*Problems*
a - Answer these questions from the article on creating flow through a shared process:
(i) On what date was the article published?
(ii) According to the answer, what is often used to connect shared resources to one another and to downstream processes?
(iii) Besides involving the least waste, what three benefits does flow offer?
b - For each statement, say whether the article on creating flow through a shared process supports it, and quote the words that decide it:
(i) The article is filed under Shared Resources.
(ii) The answer rates supermarkets above flow.
(iii) The person asking says scheduling in the shared processes is always a challenge.

*Source document*

┌──

How to Create Flow Through A Shared Process

Published on March 1, 2013

Filed under: Shared Resources

How to Create Flow Through A Shared Process

This article is an excerpt from our “Ask the Expert Colum” featured in our March 2013 newsletter 

Q: I’ve created flow through many area of my operation, but the one area that’s proved difficult is the upstream, shared processes in my facility. There are so many parts passing through the machines there, and scheduling is always a challenge. What do you recommend when it comes to creating flow through shared resources?

A: First off, your thinking is already on the right track, since you indicated that you’re going to try to implement flow, not pull, through your shared resources. Supermarkets are often used to connect shared resources, both to one another and the downstream processes where flow more commonly takes over.

While supermarkets are a better option than uncontrolled inventory, flow is superior to them both because it is the method by which we can connect processes that involves the least amount of waste (and therefore also offers shorter lead times, faster throughput, and higher inventory turns, too).

└──

*Entries*
┌──

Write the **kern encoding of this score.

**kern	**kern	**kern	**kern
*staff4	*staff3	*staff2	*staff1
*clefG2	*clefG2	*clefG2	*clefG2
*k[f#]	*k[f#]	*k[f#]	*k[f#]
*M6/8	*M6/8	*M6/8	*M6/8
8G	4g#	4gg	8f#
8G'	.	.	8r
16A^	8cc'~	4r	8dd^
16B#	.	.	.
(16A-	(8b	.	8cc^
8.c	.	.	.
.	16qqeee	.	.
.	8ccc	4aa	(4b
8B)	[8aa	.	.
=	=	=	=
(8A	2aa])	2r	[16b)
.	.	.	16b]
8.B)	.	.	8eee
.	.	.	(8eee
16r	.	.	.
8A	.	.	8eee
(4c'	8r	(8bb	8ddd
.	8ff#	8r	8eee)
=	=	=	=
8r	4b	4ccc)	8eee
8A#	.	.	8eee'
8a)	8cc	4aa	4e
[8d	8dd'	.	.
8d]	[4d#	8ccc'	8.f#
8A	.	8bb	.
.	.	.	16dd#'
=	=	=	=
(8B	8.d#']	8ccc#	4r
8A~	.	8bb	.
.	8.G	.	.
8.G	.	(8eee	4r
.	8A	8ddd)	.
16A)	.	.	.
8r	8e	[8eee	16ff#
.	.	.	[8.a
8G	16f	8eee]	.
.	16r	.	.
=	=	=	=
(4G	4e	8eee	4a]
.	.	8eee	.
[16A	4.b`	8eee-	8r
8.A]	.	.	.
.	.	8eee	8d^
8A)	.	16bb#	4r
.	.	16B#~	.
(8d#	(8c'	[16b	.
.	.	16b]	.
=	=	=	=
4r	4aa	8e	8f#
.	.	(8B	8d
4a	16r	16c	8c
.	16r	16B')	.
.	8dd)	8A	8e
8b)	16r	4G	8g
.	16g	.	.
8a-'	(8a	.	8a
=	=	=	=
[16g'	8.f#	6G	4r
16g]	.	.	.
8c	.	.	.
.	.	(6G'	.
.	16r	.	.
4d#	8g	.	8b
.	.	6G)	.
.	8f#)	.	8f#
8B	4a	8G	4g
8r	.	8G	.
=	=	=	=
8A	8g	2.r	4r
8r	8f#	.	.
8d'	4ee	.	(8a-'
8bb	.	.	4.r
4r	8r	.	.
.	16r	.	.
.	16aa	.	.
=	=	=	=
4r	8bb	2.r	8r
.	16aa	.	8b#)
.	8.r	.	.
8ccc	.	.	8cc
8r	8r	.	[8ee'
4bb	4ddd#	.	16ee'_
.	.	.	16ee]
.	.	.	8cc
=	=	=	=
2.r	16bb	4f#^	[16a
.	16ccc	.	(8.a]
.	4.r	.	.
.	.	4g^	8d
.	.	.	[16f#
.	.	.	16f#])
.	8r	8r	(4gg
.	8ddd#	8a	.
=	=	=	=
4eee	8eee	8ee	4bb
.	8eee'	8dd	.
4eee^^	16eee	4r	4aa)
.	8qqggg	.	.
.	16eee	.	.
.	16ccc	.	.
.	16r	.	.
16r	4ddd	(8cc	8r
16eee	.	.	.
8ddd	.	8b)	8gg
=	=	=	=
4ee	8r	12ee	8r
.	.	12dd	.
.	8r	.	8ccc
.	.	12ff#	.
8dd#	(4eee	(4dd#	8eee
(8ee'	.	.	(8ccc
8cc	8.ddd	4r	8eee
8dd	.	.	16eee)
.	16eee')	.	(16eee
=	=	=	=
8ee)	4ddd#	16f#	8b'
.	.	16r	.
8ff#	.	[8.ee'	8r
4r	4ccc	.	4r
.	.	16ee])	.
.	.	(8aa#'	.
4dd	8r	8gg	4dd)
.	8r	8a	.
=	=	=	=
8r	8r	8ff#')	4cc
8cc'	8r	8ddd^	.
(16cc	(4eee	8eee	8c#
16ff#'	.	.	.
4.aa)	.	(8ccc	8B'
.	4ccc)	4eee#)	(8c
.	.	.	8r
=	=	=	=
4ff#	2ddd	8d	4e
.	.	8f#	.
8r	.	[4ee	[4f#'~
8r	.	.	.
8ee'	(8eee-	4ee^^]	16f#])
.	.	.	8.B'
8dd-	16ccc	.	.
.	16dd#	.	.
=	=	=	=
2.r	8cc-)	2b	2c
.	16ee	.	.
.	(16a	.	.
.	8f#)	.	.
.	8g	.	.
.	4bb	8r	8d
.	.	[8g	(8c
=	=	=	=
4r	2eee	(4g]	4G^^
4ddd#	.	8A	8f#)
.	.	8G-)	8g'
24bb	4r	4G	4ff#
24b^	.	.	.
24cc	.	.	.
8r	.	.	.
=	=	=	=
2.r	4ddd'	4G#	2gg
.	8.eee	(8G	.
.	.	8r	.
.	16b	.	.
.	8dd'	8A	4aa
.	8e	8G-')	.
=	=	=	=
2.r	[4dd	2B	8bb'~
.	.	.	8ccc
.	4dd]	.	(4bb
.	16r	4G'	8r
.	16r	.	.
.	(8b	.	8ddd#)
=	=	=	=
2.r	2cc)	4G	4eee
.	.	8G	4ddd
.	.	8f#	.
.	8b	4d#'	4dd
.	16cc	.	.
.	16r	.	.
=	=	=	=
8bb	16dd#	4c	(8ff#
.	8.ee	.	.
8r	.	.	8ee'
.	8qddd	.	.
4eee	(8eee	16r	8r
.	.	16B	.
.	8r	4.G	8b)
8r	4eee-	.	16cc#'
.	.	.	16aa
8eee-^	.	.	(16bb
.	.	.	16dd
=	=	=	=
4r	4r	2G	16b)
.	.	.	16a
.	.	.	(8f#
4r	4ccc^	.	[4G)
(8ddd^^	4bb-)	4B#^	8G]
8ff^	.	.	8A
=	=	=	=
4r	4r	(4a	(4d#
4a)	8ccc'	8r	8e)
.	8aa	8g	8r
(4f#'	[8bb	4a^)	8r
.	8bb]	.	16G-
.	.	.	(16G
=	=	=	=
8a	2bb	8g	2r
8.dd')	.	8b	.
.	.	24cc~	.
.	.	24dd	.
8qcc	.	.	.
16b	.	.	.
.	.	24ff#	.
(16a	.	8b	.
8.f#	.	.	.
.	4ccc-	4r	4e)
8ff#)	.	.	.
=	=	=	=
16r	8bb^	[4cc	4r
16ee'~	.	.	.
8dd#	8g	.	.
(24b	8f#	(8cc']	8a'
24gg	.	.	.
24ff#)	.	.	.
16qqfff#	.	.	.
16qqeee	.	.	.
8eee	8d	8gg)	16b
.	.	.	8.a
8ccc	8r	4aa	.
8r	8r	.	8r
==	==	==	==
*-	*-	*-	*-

└──

*Responses in order*
a -
(i) March 1, 2013.
(ii) Supermarkets.
(iii) Shorter lead times, faster throughput, and higher inventory turns.

b -
(i) Yes: "Filed under: Shared Resources"
(ii) No: "flow is superior to them both"
(iii) Yes: "scheduling is always a challenge"